--- Extract to read ---
It brings me great pleasure to report that on Oct. 3, House Speaker Kevin McCarthy lost his job after his fellow Republican, Matt Gaetz of Florida, filed a motion to vacate the speaker’s chair. Seven other House Republicans joined Gaetz, and all the Democrats, in voting to remove McCarthy as speaker. At the time of writing, Republicans remain unable to elect a new speaker; Rep. Patrick McHenry of North Carolina currently serves in a pro tempore capacity. 

Days before his defenestration, McCarthy backtracked on the agreement he had made with Joe Biden during the summer’s debt ceiling crisis, putting forward a budget bill in September which included deep cuts to government spending and tighter border policies to appease the hard-right House Freedom Caucus. The Senate countered with a bipartisan spending package that maintained existing funding levels and included additional aid for Ukraine; McCarthy ultimately agreed to a 45-day stopgap measure, pegged at existing spending levels but without the additional aid to Ukraine. The short-term funding bill ultimately passed the House with 209 Democrats and 126 Republicans voting for it and was signed into law.  

That, to his fellow Republicans, was McCarthy’s crime. Hardliners like Gaetz argued that McCarthy had broken his word to the Freedom Caucus by not insisting on spending cuts, even if that meant a government shutdown. By passing a bill with so many Democratic votes, McCarthy, according to Andy Biggs of Arizona, was “maintain[ing] the Biden-Pelosi-Schumer spending levels and policies” and “allowed the D.C. Uniparty to win again.”
--- Record extracts ---
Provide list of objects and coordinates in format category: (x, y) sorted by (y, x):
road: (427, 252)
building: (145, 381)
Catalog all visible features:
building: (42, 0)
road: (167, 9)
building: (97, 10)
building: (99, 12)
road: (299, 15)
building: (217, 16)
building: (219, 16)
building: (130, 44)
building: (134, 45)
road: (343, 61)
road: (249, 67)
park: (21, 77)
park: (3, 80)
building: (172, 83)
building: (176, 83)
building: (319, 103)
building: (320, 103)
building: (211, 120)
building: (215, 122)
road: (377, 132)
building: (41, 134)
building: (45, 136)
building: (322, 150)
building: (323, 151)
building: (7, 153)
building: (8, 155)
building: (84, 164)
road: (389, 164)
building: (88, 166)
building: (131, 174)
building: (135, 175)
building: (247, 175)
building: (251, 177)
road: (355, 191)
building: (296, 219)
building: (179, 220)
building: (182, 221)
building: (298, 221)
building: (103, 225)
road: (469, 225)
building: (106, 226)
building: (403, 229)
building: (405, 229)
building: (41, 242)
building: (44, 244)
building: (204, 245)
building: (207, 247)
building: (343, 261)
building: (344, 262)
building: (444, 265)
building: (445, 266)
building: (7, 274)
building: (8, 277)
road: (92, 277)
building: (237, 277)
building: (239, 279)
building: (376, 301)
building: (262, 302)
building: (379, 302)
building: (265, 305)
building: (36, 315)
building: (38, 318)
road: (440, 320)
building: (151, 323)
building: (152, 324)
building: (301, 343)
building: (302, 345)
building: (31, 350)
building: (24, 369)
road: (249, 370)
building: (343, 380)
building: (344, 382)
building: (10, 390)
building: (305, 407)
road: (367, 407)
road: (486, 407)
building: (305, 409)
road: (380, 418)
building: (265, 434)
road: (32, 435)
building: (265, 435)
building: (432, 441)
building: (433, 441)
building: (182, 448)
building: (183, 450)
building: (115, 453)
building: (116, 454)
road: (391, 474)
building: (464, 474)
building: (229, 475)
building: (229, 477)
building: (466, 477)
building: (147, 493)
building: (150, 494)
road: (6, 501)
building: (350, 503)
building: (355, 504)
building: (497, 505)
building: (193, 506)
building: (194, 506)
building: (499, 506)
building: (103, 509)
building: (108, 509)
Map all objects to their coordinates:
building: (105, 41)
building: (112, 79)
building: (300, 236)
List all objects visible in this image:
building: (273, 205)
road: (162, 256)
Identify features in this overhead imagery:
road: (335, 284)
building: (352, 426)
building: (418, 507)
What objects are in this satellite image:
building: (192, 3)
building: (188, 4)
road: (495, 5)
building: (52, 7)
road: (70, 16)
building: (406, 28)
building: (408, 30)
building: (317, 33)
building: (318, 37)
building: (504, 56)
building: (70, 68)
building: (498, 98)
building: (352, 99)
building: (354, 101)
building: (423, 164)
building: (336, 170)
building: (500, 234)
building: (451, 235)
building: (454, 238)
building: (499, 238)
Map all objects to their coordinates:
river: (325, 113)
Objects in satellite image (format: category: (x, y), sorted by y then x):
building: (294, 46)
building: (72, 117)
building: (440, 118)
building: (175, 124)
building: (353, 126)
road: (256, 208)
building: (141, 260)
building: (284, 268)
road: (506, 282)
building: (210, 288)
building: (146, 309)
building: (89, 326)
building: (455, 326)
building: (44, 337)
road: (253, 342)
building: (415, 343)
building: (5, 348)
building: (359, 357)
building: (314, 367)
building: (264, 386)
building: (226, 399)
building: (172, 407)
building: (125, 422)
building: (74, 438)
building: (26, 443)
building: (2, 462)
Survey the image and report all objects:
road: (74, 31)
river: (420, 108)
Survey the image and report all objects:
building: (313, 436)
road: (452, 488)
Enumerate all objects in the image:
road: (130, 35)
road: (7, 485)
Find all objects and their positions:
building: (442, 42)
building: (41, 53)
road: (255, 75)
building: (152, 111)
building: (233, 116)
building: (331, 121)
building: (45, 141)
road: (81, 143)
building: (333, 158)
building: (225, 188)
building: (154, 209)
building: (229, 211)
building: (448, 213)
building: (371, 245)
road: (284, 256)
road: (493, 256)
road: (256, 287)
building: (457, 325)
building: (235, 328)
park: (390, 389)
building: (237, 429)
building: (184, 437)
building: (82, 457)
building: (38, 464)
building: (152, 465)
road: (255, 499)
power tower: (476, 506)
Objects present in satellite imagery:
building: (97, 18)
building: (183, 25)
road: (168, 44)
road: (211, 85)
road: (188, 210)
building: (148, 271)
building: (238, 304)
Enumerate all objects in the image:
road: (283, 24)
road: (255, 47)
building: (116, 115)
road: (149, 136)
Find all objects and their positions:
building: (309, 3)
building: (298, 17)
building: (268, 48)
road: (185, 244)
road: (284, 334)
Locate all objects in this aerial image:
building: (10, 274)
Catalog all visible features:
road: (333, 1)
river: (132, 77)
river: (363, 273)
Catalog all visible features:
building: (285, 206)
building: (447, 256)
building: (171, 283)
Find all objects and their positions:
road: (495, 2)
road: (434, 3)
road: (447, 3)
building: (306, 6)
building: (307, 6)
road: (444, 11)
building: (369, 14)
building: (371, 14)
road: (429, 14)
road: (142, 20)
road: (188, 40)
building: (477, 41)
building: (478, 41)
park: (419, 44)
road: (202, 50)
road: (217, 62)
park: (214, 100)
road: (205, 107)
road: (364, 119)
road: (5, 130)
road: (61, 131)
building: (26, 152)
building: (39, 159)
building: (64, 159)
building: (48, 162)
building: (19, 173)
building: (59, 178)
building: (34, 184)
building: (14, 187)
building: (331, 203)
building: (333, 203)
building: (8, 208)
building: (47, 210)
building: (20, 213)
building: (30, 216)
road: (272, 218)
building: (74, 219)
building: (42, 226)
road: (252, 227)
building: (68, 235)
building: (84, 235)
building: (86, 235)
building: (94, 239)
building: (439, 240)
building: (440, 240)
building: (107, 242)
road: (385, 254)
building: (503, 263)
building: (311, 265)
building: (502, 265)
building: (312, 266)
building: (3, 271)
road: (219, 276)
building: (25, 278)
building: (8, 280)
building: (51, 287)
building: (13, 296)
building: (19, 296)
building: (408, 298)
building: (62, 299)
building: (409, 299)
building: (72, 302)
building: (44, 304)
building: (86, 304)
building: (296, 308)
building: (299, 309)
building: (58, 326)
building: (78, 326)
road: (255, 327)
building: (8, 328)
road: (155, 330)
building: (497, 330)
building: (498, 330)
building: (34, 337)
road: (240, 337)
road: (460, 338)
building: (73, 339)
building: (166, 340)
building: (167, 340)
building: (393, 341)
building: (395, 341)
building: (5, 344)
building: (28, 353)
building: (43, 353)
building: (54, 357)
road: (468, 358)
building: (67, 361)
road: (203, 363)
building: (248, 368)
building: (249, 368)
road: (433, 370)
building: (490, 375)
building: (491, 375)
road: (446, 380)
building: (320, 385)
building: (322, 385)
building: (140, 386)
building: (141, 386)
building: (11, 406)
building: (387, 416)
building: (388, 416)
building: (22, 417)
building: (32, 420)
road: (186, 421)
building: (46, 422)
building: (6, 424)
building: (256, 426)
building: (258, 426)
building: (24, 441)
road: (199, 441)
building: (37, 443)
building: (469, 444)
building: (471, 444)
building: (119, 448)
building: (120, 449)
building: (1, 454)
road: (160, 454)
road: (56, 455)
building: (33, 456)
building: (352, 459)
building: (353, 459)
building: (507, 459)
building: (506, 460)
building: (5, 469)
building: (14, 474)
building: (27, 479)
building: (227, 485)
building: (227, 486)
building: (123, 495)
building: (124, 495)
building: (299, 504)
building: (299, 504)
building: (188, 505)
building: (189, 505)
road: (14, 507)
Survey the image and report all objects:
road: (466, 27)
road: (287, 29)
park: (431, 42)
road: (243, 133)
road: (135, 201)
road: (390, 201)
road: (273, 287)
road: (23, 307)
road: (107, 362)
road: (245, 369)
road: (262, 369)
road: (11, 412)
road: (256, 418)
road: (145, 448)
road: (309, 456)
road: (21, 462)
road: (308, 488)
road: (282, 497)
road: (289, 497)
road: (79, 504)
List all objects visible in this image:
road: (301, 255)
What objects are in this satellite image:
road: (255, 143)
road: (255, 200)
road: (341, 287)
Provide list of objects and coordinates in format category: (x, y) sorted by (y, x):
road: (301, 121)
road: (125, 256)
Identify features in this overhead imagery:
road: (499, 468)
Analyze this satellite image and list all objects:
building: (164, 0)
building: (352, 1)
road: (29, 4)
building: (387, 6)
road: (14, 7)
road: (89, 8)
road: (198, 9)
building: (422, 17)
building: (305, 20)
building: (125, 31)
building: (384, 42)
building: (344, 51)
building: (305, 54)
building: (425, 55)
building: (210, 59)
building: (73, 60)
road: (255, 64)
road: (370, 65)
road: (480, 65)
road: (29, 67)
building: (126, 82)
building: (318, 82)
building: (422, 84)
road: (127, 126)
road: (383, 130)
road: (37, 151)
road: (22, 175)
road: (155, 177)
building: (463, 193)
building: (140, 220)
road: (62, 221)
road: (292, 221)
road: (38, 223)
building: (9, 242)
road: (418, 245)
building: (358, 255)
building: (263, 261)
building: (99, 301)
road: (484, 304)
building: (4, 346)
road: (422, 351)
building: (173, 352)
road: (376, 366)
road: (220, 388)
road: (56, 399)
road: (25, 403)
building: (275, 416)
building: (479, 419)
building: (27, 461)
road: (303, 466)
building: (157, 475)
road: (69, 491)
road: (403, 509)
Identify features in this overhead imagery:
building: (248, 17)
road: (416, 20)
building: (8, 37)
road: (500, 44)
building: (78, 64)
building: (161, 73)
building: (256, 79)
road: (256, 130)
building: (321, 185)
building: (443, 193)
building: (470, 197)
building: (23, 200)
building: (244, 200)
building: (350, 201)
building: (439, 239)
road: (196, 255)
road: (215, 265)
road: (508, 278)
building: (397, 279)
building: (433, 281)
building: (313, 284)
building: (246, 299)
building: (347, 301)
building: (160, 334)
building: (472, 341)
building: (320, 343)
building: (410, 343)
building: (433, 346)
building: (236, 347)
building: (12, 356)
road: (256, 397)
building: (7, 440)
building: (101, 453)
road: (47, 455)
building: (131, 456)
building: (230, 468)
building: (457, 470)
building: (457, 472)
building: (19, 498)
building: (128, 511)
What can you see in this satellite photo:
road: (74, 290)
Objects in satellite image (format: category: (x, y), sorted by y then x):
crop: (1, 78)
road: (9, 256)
---
**Complete the following**
1 > According to the article on McCarthy's ouster, who is serving as speaker pro tempore?
2 > Do these statements agree with the article on McCarthy's ouster? (a) The 45-day stopgap measure included additional aid for Ukraine. (b) The short-term funding bill passed the House with 126 Republican votes. (c) Matt Gaetz represents Arizona.
3 > Carry the article on McCarthy's ouster forward from its last sentence.

**Task-by-task answers**
1 > Rep. Patrick McHenry of North Carolina.

2 >
(a) No: "pegged at existing spending levels but without the additional aid to Ukraine"
(b) Yes: "with 209 Democrats and 126 Republicans voting for it"
(c) No: "Matt Gaetz of Florida"

3 >
House Democrats, too, felt that the speaker was untrustworthy. After Jan. 6, McCarthy first condemned Trump’s role in the insurrection, then flew down to Mar-a-Lago to make nice. The speaker reneged on the spending deal he cut with Biden over the summer, then gave Democrats an hour to read the 71-page stopgap bill before voting on it. He opened an impeachment inquiry, despite Republican congressmen admitting that they do not have evidence of President Biden committing high crimes or misdemeanors. Still, Democrats were reportedly open to saving the speaker’s bacon — but McCarthy refused to offer any concessions in exchange for their votes. 

But what’s truly ironic is that there was a time, not so long ago, when Kevin McCarthy was the right-winger going up against the Republican establishment. In 2015, when John Boehner of Ohio stepped down as speaker after facing a rebellion from the Freedom Caucus, McCarthy made a bid for the top job — as the right-wing faction’s preferred candidate. He ended up dropping out after making a Benghazi-related gaffe, saying presciently, “I am not that guy.” The job ended up going to Paul Ryan of Wisconsin.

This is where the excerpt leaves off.